## [What you are asked to do]
Collect each line in the rows below that contains the string "qSketchRegion".

__________

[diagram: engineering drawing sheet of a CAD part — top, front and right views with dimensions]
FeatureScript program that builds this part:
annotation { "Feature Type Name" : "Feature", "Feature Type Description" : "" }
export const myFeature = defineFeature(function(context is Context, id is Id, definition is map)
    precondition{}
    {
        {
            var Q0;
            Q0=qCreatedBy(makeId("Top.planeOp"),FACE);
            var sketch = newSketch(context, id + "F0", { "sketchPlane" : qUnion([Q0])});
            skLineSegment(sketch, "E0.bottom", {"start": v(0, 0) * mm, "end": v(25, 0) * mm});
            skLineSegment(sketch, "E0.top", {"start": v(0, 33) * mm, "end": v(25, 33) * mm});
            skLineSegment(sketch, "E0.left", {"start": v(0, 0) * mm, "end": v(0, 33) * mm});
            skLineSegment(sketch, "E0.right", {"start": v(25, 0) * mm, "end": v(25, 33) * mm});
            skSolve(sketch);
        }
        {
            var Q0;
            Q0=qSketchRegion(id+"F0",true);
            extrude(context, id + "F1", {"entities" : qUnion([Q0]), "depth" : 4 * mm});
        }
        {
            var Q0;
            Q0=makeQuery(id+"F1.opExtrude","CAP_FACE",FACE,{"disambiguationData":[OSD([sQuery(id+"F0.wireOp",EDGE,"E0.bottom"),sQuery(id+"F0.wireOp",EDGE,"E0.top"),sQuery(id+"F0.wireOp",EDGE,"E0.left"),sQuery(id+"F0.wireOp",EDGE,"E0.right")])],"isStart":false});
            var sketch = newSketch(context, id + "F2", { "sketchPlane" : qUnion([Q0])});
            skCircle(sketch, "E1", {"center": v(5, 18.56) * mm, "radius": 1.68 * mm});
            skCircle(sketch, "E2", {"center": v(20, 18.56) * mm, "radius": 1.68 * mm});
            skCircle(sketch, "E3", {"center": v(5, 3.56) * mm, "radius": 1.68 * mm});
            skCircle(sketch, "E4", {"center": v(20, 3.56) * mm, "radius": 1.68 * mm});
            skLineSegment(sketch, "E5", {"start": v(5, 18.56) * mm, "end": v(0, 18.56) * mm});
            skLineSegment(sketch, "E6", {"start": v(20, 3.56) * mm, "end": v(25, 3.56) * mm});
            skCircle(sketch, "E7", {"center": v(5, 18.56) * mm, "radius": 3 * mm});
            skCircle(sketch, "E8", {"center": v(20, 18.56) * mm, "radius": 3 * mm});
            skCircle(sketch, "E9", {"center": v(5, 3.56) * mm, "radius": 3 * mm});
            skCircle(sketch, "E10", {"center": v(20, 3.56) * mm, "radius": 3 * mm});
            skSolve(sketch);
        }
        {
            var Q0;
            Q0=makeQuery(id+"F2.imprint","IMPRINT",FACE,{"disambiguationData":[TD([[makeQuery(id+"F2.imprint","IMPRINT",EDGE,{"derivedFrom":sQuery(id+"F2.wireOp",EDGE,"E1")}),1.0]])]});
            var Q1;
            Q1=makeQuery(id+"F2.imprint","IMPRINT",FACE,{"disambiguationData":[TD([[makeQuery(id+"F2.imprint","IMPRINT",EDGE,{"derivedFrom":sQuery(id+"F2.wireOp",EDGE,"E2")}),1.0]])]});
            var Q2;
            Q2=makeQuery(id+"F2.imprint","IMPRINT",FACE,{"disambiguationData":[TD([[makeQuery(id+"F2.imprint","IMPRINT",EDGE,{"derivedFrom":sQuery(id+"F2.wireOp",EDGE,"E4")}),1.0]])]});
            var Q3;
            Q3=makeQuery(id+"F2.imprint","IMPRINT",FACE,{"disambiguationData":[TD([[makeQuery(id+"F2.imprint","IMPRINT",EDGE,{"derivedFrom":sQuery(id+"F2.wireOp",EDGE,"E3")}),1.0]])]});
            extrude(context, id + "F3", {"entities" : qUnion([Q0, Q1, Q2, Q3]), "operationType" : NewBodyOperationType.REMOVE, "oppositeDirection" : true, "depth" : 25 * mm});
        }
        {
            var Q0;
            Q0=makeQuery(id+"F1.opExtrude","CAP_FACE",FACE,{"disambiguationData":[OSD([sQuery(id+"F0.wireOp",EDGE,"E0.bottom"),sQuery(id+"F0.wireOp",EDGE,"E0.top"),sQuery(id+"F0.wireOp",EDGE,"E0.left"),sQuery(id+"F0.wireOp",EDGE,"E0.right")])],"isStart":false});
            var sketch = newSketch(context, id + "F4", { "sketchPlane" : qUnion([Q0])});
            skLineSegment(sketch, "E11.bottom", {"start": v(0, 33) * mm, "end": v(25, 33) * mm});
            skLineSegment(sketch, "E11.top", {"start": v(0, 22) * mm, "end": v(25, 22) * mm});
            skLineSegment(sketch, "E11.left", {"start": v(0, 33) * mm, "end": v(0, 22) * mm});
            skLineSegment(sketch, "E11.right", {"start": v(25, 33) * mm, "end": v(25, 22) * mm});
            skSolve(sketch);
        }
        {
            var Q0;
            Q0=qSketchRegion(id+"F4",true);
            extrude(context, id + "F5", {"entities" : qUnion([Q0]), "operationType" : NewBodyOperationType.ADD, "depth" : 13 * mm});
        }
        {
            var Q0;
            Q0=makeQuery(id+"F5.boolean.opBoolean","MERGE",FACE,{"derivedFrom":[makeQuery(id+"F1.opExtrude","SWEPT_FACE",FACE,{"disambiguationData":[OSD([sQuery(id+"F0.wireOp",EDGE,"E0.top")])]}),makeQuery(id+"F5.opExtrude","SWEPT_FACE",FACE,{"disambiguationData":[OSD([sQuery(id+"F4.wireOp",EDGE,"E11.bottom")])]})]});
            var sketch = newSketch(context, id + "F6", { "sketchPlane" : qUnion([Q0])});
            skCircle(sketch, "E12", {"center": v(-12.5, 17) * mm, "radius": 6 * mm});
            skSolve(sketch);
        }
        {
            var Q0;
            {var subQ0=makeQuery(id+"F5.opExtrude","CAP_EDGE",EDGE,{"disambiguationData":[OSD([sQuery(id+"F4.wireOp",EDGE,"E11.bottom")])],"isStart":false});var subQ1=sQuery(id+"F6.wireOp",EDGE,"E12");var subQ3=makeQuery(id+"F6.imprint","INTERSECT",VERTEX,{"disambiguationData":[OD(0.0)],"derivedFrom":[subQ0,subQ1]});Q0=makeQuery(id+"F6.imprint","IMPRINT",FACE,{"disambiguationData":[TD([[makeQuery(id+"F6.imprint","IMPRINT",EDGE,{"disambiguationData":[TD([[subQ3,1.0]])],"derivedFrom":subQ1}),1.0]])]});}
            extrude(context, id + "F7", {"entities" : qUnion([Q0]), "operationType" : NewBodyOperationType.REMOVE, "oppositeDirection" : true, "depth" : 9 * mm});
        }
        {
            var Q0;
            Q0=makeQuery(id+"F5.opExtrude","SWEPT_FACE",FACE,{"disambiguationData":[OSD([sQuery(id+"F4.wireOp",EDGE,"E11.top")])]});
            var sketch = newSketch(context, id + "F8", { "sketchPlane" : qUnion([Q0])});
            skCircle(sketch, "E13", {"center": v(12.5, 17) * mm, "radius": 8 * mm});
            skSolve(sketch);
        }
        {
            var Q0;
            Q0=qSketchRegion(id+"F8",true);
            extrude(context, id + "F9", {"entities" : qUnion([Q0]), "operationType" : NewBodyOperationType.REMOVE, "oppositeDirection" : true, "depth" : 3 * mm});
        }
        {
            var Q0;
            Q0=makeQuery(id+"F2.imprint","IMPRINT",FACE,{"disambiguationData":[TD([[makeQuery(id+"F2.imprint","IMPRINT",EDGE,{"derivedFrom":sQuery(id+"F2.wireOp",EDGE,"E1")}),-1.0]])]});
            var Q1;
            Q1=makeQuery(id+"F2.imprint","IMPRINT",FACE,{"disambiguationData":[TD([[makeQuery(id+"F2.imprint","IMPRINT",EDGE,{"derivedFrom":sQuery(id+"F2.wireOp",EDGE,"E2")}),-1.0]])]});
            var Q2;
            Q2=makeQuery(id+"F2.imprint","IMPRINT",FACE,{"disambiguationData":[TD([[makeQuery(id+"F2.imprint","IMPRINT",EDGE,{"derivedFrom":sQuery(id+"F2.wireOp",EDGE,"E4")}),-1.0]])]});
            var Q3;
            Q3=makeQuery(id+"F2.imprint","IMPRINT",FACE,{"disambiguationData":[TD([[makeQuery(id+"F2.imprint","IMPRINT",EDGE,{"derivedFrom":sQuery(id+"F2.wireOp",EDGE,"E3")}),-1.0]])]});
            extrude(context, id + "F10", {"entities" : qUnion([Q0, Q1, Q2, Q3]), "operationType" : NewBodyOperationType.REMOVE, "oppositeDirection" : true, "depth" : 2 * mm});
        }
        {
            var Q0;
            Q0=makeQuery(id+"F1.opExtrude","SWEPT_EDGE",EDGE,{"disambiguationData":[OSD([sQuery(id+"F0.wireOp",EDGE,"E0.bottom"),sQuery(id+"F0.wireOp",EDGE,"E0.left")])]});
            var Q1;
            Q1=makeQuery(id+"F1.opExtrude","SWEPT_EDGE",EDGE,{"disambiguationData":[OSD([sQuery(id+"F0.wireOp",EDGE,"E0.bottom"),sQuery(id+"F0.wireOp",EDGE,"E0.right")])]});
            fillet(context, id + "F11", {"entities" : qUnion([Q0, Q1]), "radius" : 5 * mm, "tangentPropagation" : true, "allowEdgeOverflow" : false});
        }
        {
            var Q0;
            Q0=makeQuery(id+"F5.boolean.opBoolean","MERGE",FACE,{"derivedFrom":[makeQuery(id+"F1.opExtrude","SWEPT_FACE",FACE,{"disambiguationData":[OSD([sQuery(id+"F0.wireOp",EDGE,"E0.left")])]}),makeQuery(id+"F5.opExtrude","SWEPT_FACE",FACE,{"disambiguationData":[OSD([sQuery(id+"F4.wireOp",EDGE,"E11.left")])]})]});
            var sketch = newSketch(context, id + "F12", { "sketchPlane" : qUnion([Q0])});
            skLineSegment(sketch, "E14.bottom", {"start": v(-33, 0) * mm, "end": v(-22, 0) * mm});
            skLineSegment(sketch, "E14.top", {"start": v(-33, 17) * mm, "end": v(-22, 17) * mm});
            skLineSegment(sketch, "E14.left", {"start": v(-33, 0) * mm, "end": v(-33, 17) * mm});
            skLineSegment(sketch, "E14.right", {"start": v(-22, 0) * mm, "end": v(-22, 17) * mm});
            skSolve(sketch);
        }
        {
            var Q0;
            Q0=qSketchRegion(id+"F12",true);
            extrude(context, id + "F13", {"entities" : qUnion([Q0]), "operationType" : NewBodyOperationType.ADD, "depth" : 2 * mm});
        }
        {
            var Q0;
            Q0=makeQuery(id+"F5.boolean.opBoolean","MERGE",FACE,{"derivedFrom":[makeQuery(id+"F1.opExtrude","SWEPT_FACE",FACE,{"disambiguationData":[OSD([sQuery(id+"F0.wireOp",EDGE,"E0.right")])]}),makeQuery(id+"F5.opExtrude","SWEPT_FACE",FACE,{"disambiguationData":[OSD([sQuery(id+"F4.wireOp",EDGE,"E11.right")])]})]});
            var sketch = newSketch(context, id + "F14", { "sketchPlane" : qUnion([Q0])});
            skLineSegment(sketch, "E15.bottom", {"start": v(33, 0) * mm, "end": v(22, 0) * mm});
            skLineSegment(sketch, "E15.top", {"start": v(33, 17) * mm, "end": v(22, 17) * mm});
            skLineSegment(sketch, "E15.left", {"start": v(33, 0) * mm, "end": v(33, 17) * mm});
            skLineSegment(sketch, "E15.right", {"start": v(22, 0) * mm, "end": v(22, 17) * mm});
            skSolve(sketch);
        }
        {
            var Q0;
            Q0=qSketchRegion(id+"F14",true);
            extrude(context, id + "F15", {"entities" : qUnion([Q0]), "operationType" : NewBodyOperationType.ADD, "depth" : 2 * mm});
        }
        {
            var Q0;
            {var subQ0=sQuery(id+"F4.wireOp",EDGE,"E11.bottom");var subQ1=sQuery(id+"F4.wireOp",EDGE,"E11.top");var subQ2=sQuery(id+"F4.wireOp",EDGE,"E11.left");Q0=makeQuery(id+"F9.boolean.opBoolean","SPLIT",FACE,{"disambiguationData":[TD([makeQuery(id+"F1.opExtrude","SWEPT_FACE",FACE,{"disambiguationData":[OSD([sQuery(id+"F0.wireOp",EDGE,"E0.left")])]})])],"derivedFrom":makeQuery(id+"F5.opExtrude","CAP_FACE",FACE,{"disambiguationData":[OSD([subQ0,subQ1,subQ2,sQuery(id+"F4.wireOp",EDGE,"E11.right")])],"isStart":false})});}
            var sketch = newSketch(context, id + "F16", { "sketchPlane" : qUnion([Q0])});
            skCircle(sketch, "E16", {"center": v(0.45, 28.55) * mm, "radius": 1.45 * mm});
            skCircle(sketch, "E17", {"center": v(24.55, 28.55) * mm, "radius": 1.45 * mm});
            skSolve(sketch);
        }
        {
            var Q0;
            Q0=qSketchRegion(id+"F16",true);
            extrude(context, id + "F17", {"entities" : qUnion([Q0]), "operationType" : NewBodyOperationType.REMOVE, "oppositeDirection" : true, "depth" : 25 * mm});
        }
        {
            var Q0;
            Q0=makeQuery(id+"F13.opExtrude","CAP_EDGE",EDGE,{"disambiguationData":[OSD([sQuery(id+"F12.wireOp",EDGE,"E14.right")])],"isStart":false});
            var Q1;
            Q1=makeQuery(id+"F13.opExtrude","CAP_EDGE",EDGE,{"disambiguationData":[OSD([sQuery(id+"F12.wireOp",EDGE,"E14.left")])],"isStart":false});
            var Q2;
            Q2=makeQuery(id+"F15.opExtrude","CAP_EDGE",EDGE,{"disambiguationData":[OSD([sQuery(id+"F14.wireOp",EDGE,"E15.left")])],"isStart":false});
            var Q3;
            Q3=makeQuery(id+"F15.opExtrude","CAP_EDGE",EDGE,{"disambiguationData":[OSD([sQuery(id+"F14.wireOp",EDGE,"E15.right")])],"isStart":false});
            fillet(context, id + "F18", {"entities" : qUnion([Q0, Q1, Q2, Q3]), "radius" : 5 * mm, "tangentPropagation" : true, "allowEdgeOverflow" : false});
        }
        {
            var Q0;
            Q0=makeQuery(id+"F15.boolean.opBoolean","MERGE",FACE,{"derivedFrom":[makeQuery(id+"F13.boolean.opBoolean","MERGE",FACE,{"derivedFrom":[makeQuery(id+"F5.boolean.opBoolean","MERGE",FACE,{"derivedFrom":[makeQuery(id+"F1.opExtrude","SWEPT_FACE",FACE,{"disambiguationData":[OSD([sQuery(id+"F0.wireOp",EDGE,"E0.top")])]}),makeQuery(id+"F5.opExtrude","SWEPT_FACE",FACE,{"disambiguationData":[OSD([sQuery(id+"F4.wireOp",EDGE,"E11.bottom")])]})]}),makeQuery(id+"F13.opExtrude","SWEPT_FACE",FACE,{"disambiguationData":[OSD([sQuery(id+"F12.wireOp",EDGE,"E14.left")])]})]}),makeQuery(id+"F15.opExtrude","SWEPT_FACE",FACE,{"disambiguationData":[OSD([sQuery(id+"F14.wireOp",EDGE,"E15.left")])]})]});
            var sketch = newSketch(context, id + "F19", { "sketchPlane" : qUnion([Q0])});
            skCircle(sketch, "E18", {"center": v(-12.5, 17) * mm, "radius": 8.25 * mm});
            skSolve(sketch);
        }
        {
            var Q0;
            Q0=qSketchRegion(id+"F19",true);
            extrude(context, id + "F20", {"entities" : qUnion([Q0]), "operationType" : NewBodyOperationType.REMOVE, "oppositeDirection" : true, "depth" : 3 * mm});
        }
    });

__________

## [Result]
            Q0=qSketchRegion(id+"F0",true);
            Q0=qSketchRegion(id+"F4",true);
            Q0=qSketchRegion(id+"F8",true);
            Q0=qSketchRegion(id+"F12",true);
            Q0=qSketchRegion(id+"F14",true);
            Q0=qSketchRegion(id+"F16",true);
            Q0=qSketchRegion(id+"F19",true);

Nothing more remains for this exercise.